Filmowcy, aby przyjechać do Łagowa musieli akceptować Koniora, który siłą rzeczy, jako administrator i dystrybutor filmów w terenie był przedstawicielem oficjalnej linii państwa w dziedzinie kultury. – Tak, to była sytuacja schizofreniczna – przyznaje Konior i ona sporo mnie kosztowała. Władze lokalne, mniej lub bardziej chętnie, mnie tolerowały. Zaś ze strony artystów ani razu nie spotkałem się z odmową przyjazdu. Odwrotnie, pamiętam taki przypadek: nagrodzono któryś z filmów Wajdy, a on w tym czasie świętował w Krakowie jakąś rocznicę Piwnicy pod Baranami, z którą związana była jego żona Krystyna Zachwatowicz. I… Wajda przyjechał taksówką do Łagowa, odebrał nagrodę, pokazał się publiczności, po czym wrócił do Krakowa na dalszy ciąg uroczystości. No, a skoro sam mistrz przyjeżdżał, to przyjeżdżali i inni; cała czołówka polskiego kina.
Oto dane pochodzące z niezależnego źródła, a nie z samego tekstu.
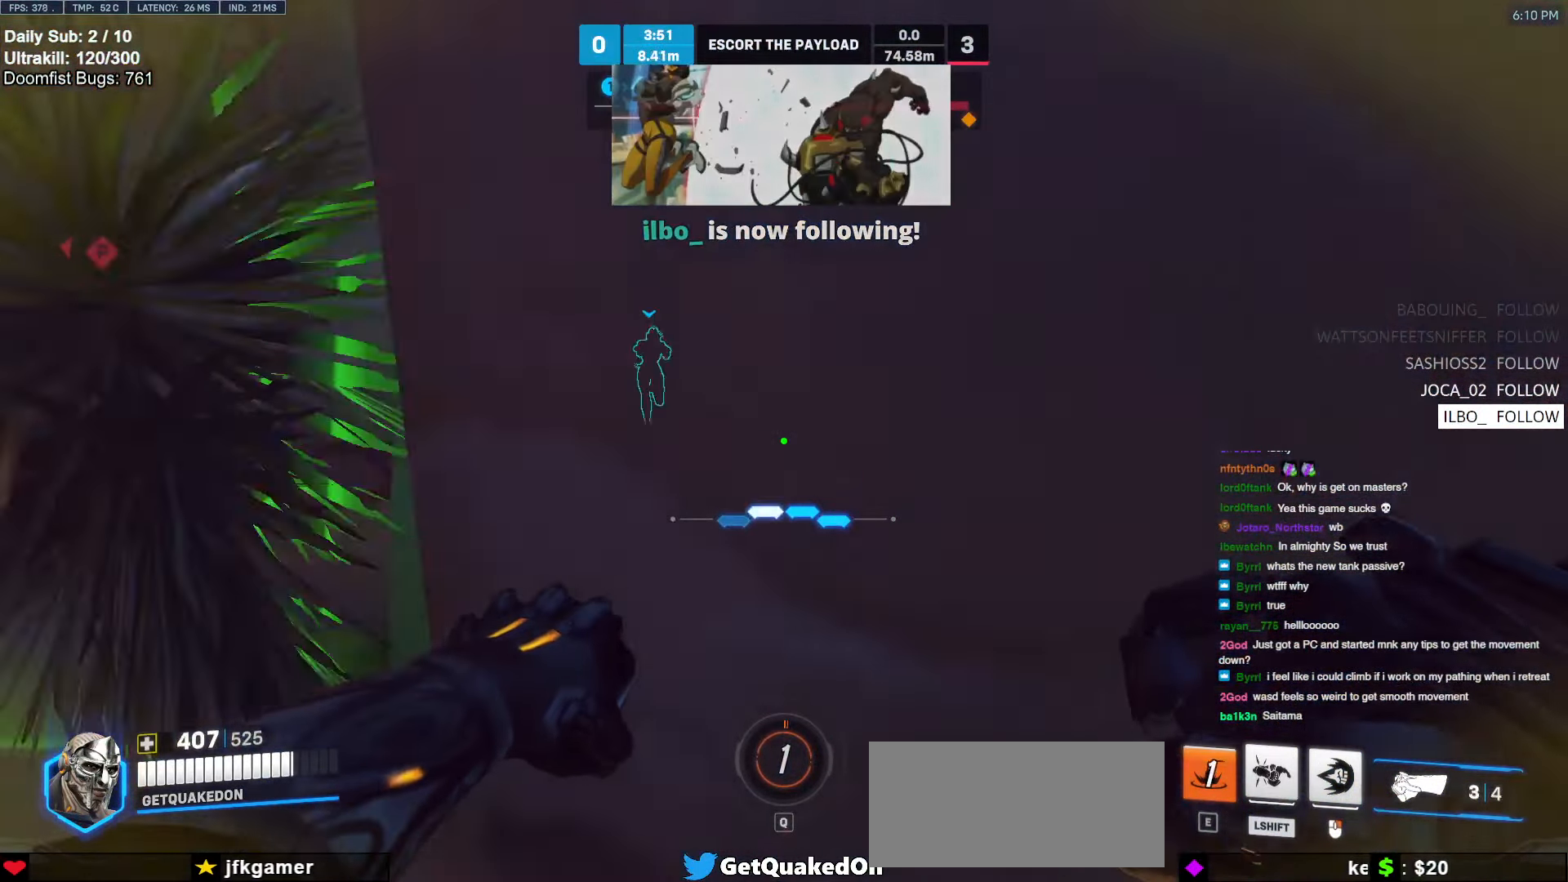
{"keys": ["d", "w"], "mouse": [], "events": [[33, "a", "up"], [117, "d", "down"], [117, "w", "up"], [400, "w", "down"]]}
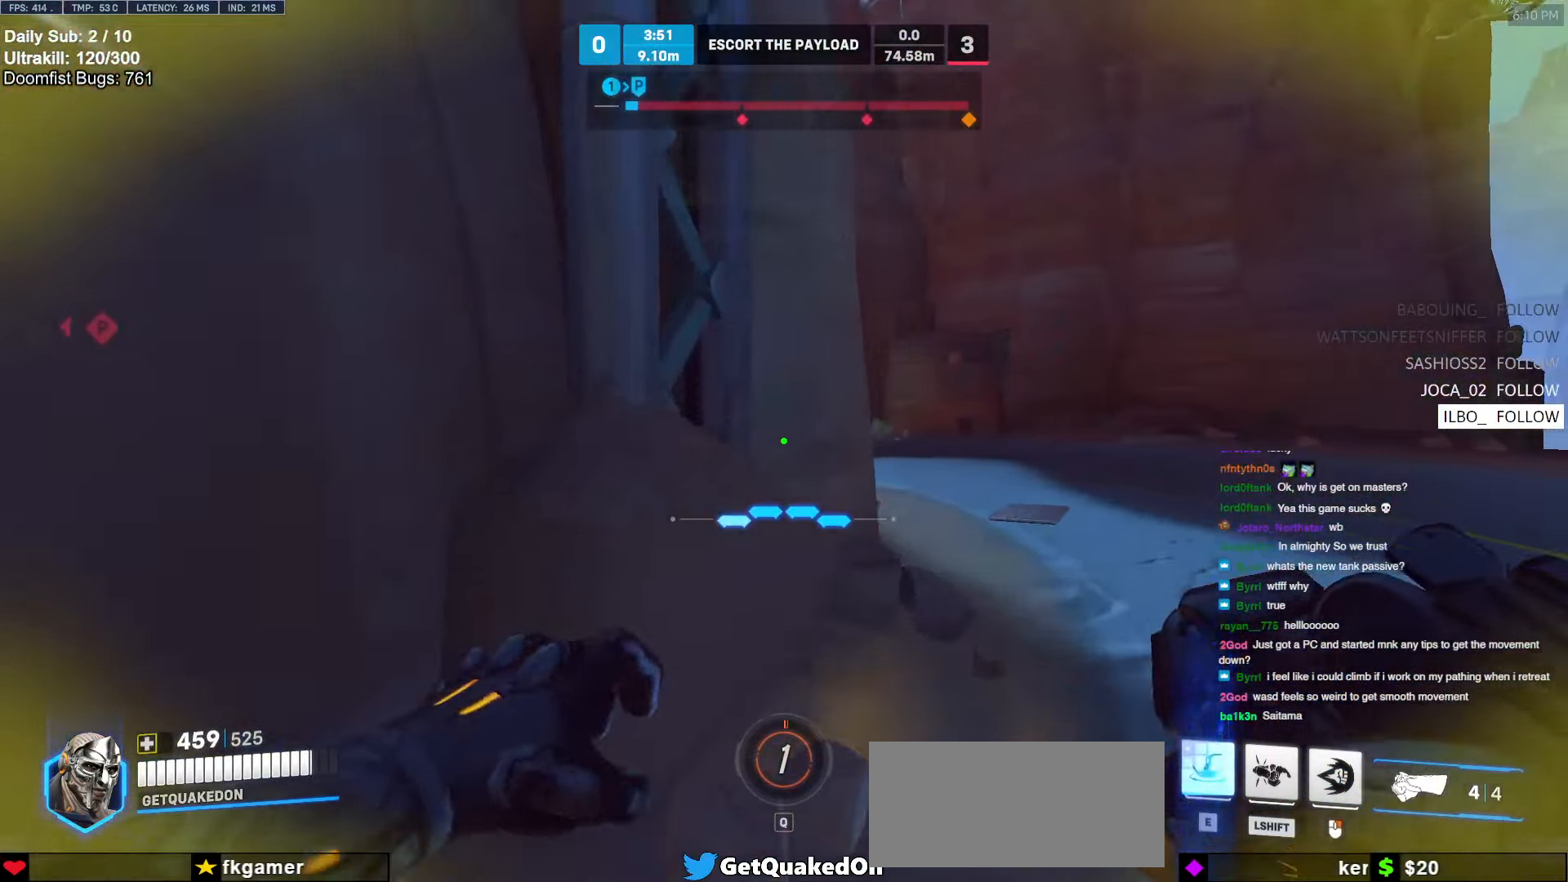
{"keys": ["d", "w"], "mouse": [], "events": []}
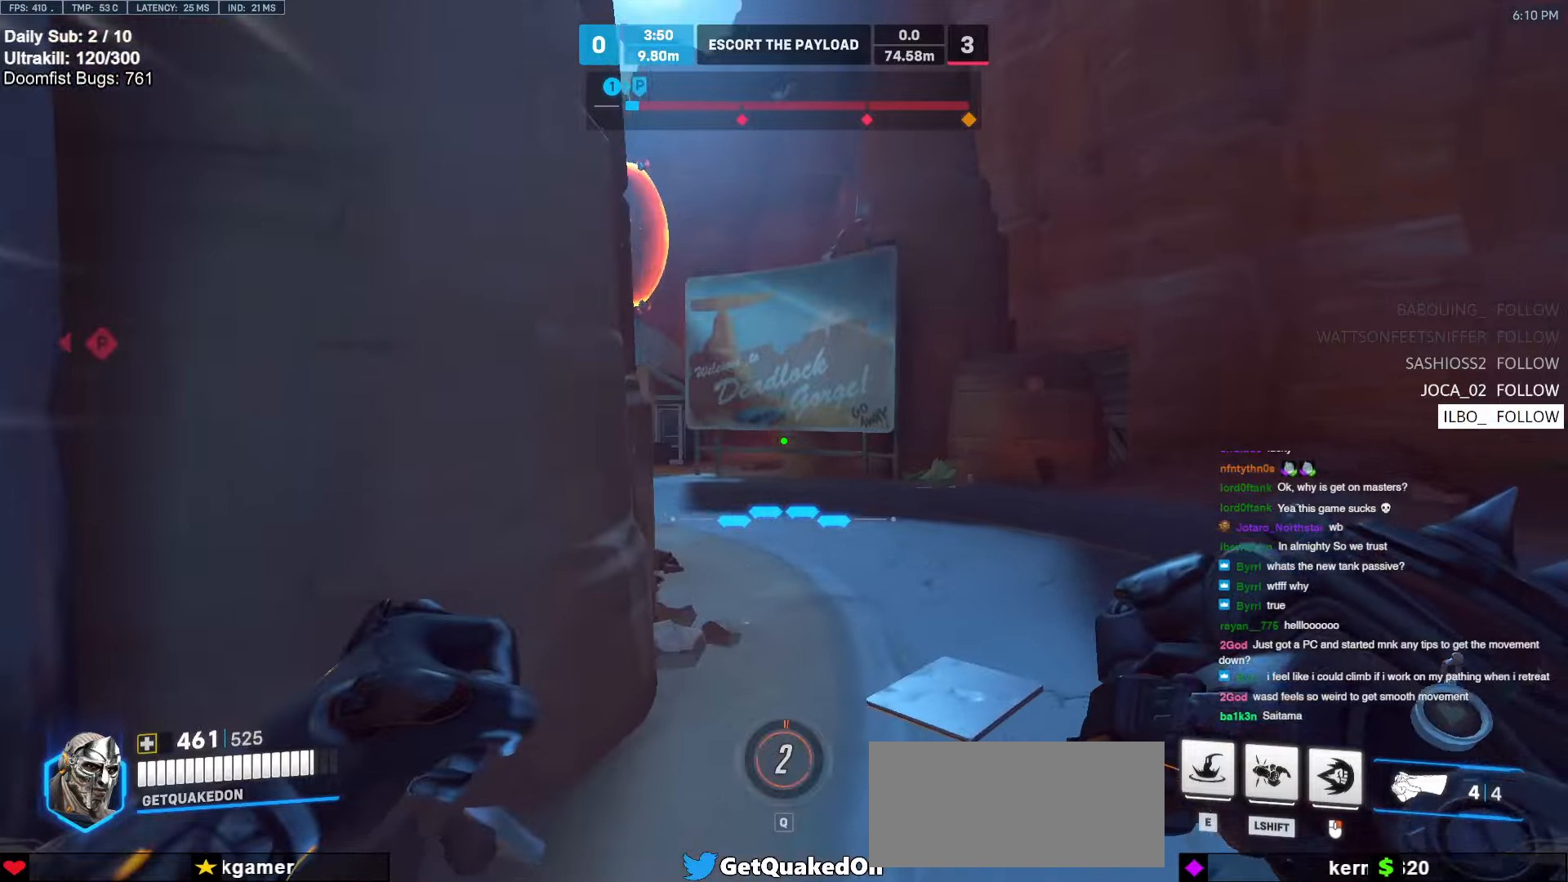
{"keys": ["d", "w"], "mouse": ["left"], "events": [[383, "mouse_left", "down"], [383, "space", "down"], [483, "space", "up"]]}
Bywali też w Łagowie, ale żadnej roli tu nie odegrali, twórcy związani z nurtem nacjonalistyczno-antysemickim w kulturze, jak Poręba, Filipski, Trzeciak. Jednak pozostawali na uboczu, obcy w domu, na żadne łagowskie nagrody nie mogli liczyć. Tu nie było dla nich miejsca, tu panowała atmosfera liberalna. A wtedy liberalizm brzmiał jak zarzut. Liberał – „zgniły” liberał – to było coś z gruntu podejrzanego, niezgodnego z oficjalną twardą linią propagandy. Tymczasem z filmów prezentowanych w Łagowie, z dyskusji i seminariów płynęły wnioski pokazujące co naprawdę kotłuje się w społeczeństwie, a przede wszystkim w głowach twórców. Wówczas wybuchło kino moralnego niepokoju, które odzwierciedlało te „drożdże”, ten stan umysłów, który zafunkcjonował w sierpniu 80. I o tym się mówiło, nawet przy tematach pozornie tak odległych od „tu i teraz”, jak polski film historyczny. Rezultaty, odpryski łagowskich debat i diagnoz docierały do decydentów, ale ich to nie obchodziło. Lekceważyli je, albo nie przyjmowali do wiadomości, podobnie jak sygnały z innych sfer, na przykład walącej się gospodarki. Wówczas artyści nie byli dla władzy równorzędnymi partnerami dialogu. Byli tym, czym na dworach władców starożytnego wschodu: uświetniali, od czasu do czasu mogli pociągnąć za nogawkę, ugryźć w kostkę, ale nie traktowano ich poważnie. W razie czego sięgano do restrykcji w postaci bądź to zakazu druku, odłożenia filmu na półkę, braku zgody na realizację jakiegoś scenariusza.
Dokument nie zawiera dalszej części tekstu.